§ **REQUIRED ACTION**:
Revise the material from its beginning through the line containing "Technologies Law" by substituting "Takeovers" for "Acquisitions" and leaving everything else unchanged. Leave the pictures out of your answer.

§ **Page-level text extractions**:
★ ★ ★ ★ ★ ★ ★

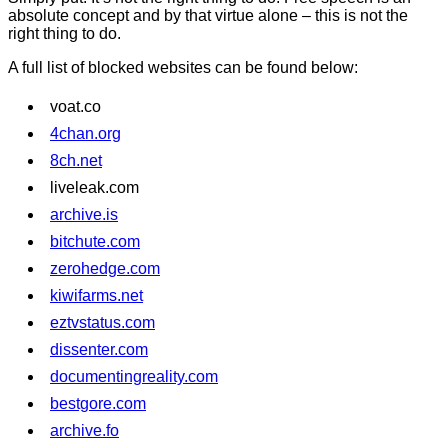
absolute concept and by that virtue alone – this is not the
right thing to do.
A full list of blocked websites can be found below:
voat.co
4chan.org
8ch.net
liveleak.com
archive.is
bitchute.com
zerohedge.com
kiwifarms.net
eztvstatus.com
dissenter.com
documentingreality.com
bestgore.com
archive.fo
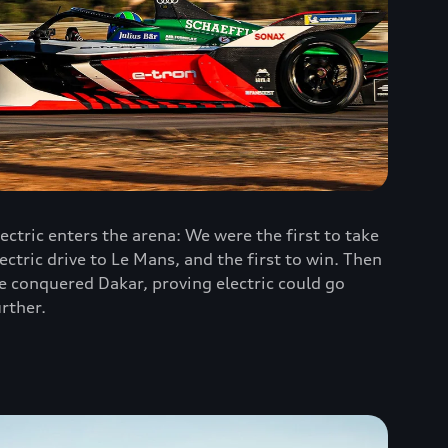
lectric enters the arena: We were the first to take
lectric drive to Le Mans, and the first to win. Then
e conquered Dakar, proving electric could go
urther.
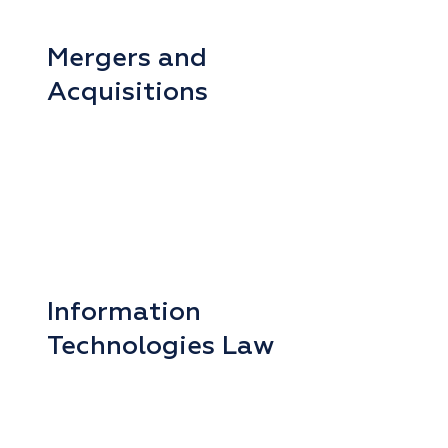
Mergers and
Acquisitions
Information
Technologies Law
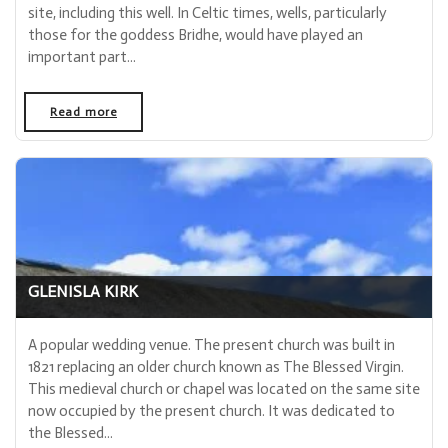
site, including this well. In Celtic times, wells, particularly
those for the goddess Bridhe, would have played an
important part...
Read more
- "The Kirkton of Glenisla Lady Well"
GLENISLA KIRK
A popular wedding venue. The present church was built in
1821 replacing an older church known as The Blessed Virgin.
This medieval church or chapel was located on the same site
now occupied by the present church. It was dedicated to
the Blessed...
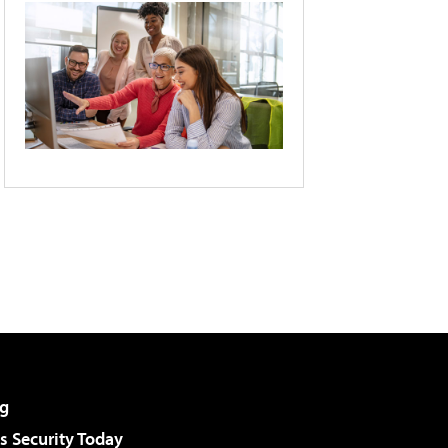
g
 Security Today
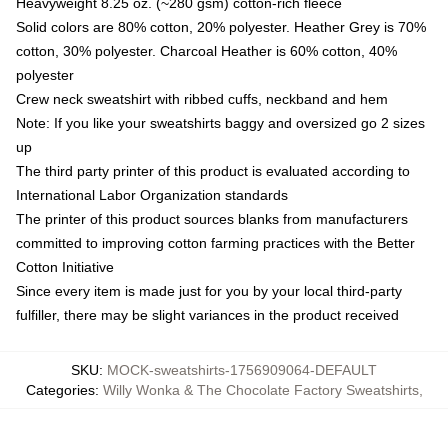
Heavyweight 8.25 oz. (~280 gsm) cotton-rich fleece
Solid colors are 80% cotton, 20% polyester. Heather Grey is 70%
cotton, 30% polyester. Charcoal Heather is 60% cotton, 40%
polyester
Crew neck sweatshirt with ribbed cuffs, neckband and hem
Note: If you like your sweatshirts baggy and oversized go 2 sizes
up
The third party printer of this product is evaluated according to
International Labor Organization standards
The printer of this product sources blanks from manufacturers
committed to improving cotton farming practices with the Better
Cotton Initiative
Since every item is made just for you by your local third-party
fulfiller, there may be slight variances in the product received
SKU
:
MOCK-sweatshirts-1756909064-DEFAULT
Categories
:
Willy Wonka & The Chocolate Factory Sweatshirts
,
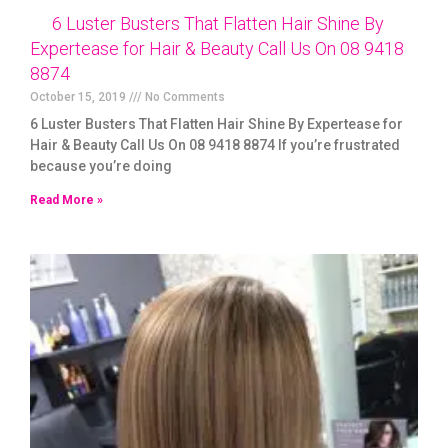
6 Luster Busters That Flatten Hair Shine By
Expertease for Hair & Beauty Call Us On 08 9418
8874
October 15, 2019
No Comments
6 Luster Busters That Flatten Hair Shine By Expertease for
Hair & Beauty Call Us On 08 9418 8874 If you’re frustrated
because you’re doing
Read More »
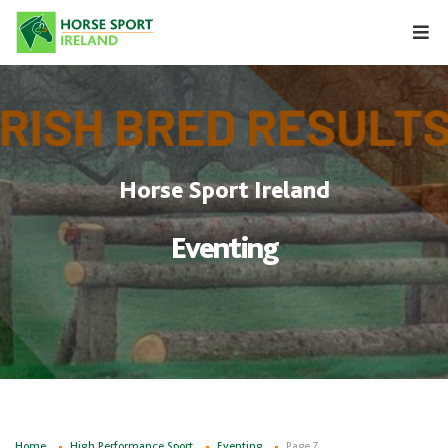
Skip
to
content
Horse Sport Ireland
Eventing
Home
High Performance Sport
Eventing
Page 7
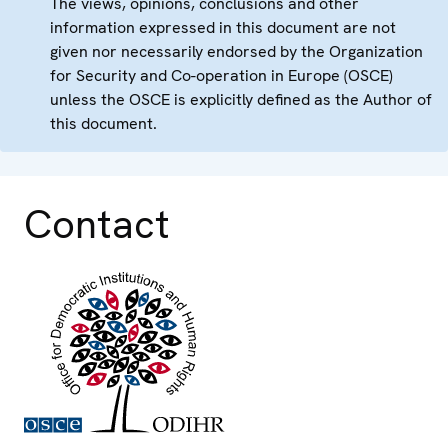
The views, opinions, conclusions and other
information expressed in this document are not
given nor necessarily endorsed by the Organization
for Security and Co-operation in Europe (OSCE)
unless the OSCE is explicitly defined as the Author of
this document.
Contact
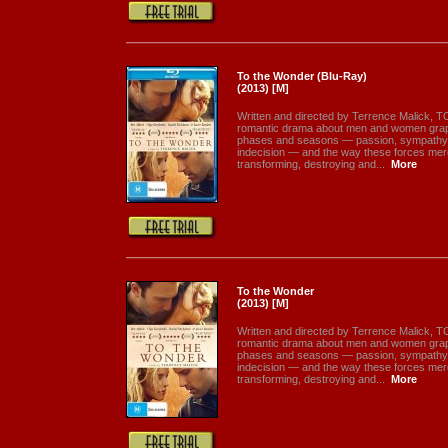
To the Wonder (Blu-Ray)
(2013) [M]
Written and directed by Terrence Malick
romantic drama about men and women grapp
phases and seasons — passion, sympathy, 
indecision — and the way these forces merge
transforming, destroying and...
More
To the Wonder
(2013) [M]
Written and directed by Terrence Malick
romantic drama about men and women grapp
phases and seasons — passion, sympathy, 
indecision — and the way these forces merge
transforming, destroying and...
More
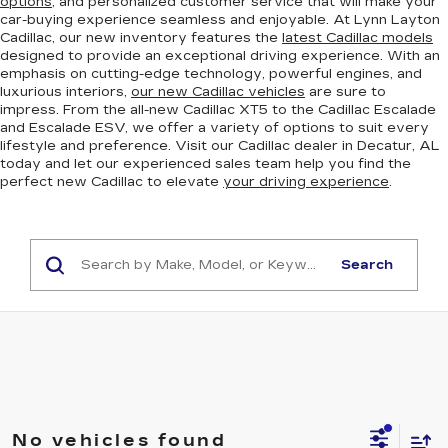
options
, and personalized customer service that will make your
car-buying experience seamless and enjoyable. At Lynn Layton
Cadillac, our new inventory features the
latest Cadillac models
designed to provide an exceptional driving experience. With an
emphasis on cutting-edge technology, powerful engines, and
luxurious interiors,
our new Cadillac vehicles
are sure to
impress. From the all-new Cadillac XT5 to the Cadillac Escalade
and Escalade ESV, we offer a variety of options to suit every
lifestyle and preference. Visit our Cadillac dealer in Decatur, AL
today and let our experienced sales team help you find the
perfect new Cadillac to elevate
your driving experience
.
Search
No vehicles found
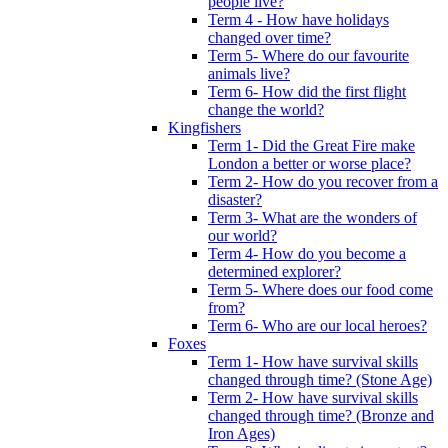
people live?
Term 4 - How have holidays
changed over time?
Term 5- Where do our favourite
animals live?
Term 6- How did the first flight
change the world?
Kingfishers
Term 1- Did the Great Fire make
London a better or worse place?
Term 2- How do you recover from a
disaster?
Term 3- What are the wonders of
our world?
Term 4- How do you become a
determined explorer?
Term 5- Where does our food come
from?
Term 6- Who are our local heroes?
Foxes
Term 1- How have survival skills
changed through time? (Stone Age)
Term 2- How have survival skills
changed through time? (Bronze and
Iron Ages)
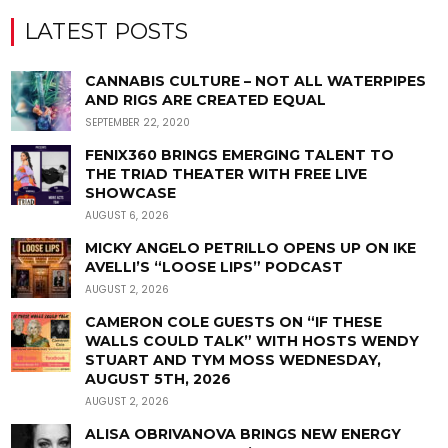
LATEST POSTS
CANNABIS CULTURE – NOT ALL WATERPIPES
AND RIGS ARE CREATED EQUAL
SEPTEMBER 22, 2020
FENIX360 BRINGS EMERGING TALENT TO
THE TRIAD THEATER WITH FREE LIVE
SHOWCASE
AUGUST 6, 2026
MICKY ANGELO PETRILLO OPENS UP ON IKE
AVELLI’S “LOOSE LIPS” PODCAST
AUGUST 2, 2026
CAMERON COLE GUESTS ON “IF THESE
WALLS COULD TALK” WITH HOSTS WENDY
STUART AND TYM MOSS WEDNESDAY,
AUGUST 5TH, 2026
AUGUST 2, 2026
ALISA OBRIVANOVA BRINGS NEW ENERGY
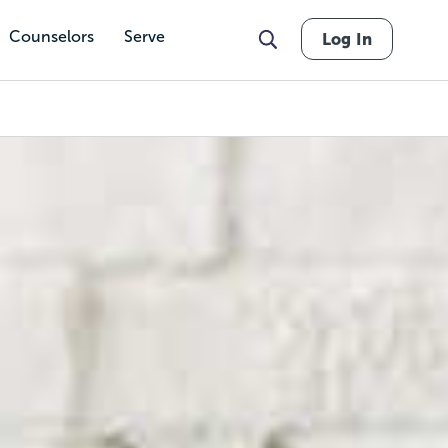
Counselors
Serve
Log In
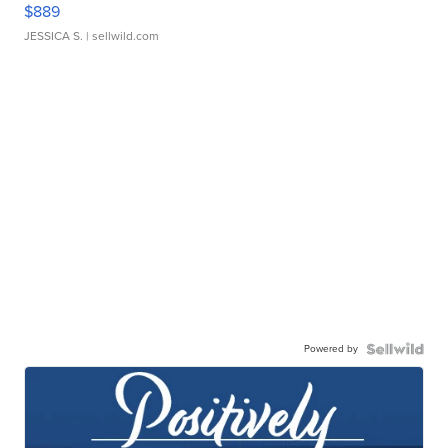
$889
JESSICA S.
| sellwild.com
Powered by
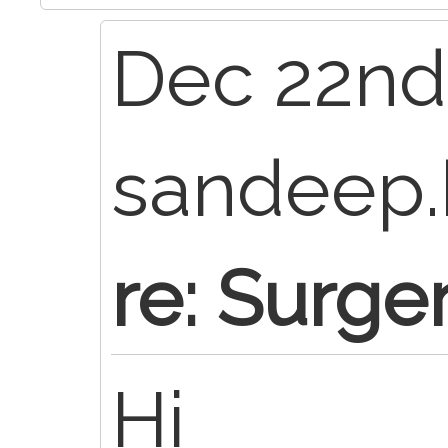
Dec 22nd,
sandeep.
re: Surge
Hi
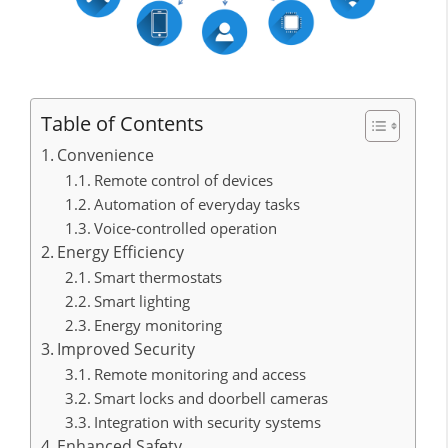
Table of Contents
Convenience
Remote control of devices
Automation of everyday tasks
Voice-controlled operation
Energy Efficiency
Smart thermostats
Smart lighting
Energy monitoring
Improved Security
Remote monitoring and access
Smart locks and doorbell cameras
Integration with security systems
Enhanced Safety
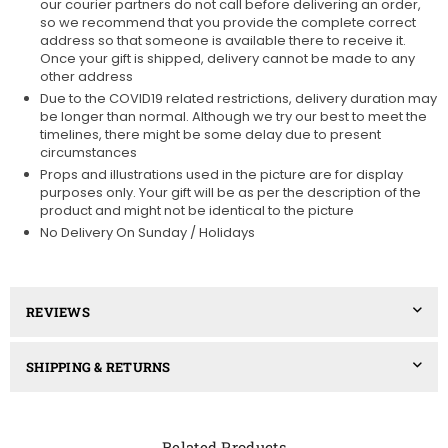
our courier partners do not call before delivering an order,
so we recommend that you provide the complete correct
address so that someone is available there to receive it.
Once your gift is shipped, delivery cannot be made to any
other address
Due to the COVID19 related restrictions, delivery duration may
be longer than normal. Although we try our best to meet the
timelines, there might be some delay due to present
circumstances
Props and illustrations used in the picture are for display
purposes only. Your gift will be as per the description of the
product and might not be identical to the picture
No Delivery On Sunday / Holidays
REVIEWS
SHIPPING & RETURNS
Related Products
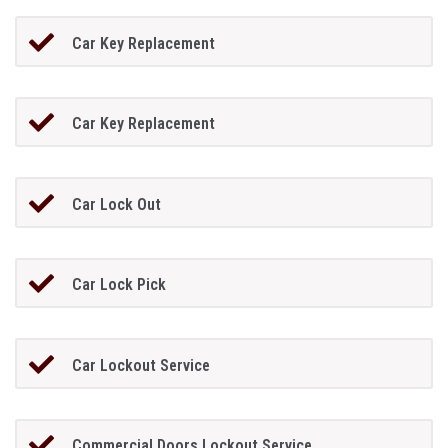
Car Key Replacement
Car Key Replacement
Car Lock Out
Car Lock Pick
Car Lockout Service
Commercial Doors Lockout Service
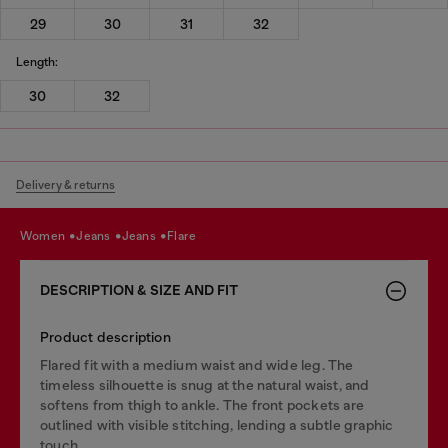
29
30
31
32
Length:
30
32
Delivery & returns
women
jeans
jeans
flare
DESCRIPTION & SIZE AND FIT
Product description
Flared fit with a medium waist and wide leg. The
timeless silhouette is snug at the natural waist, and
softens from thigh to ankle. The front pockets are
outlined with visible stitching, lending a subtle graphic
touch.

★ ★ ★ ★ ★ ★ ★

§ **RESPONSE AREA**:
absolute concept and by that virtue alone – this is not the
right thing to do.
A full list of blocked websites can be found below:
voat.co
4chan.org
8ch.net
liveleak.com
archive.is
bitchute.com
zerohedge.com
kiwifarms.net
eztvstatus.com
dissenter.com
documentingreality.com
bestgore.com
archive.fo
lectric enters the arena: We were the first to take
lectric drive to Le Mans, and the first to win. Then
e conquered Dakar, proving electric could go
urther.
Mergers and
Takeovers
Information
Technologies Law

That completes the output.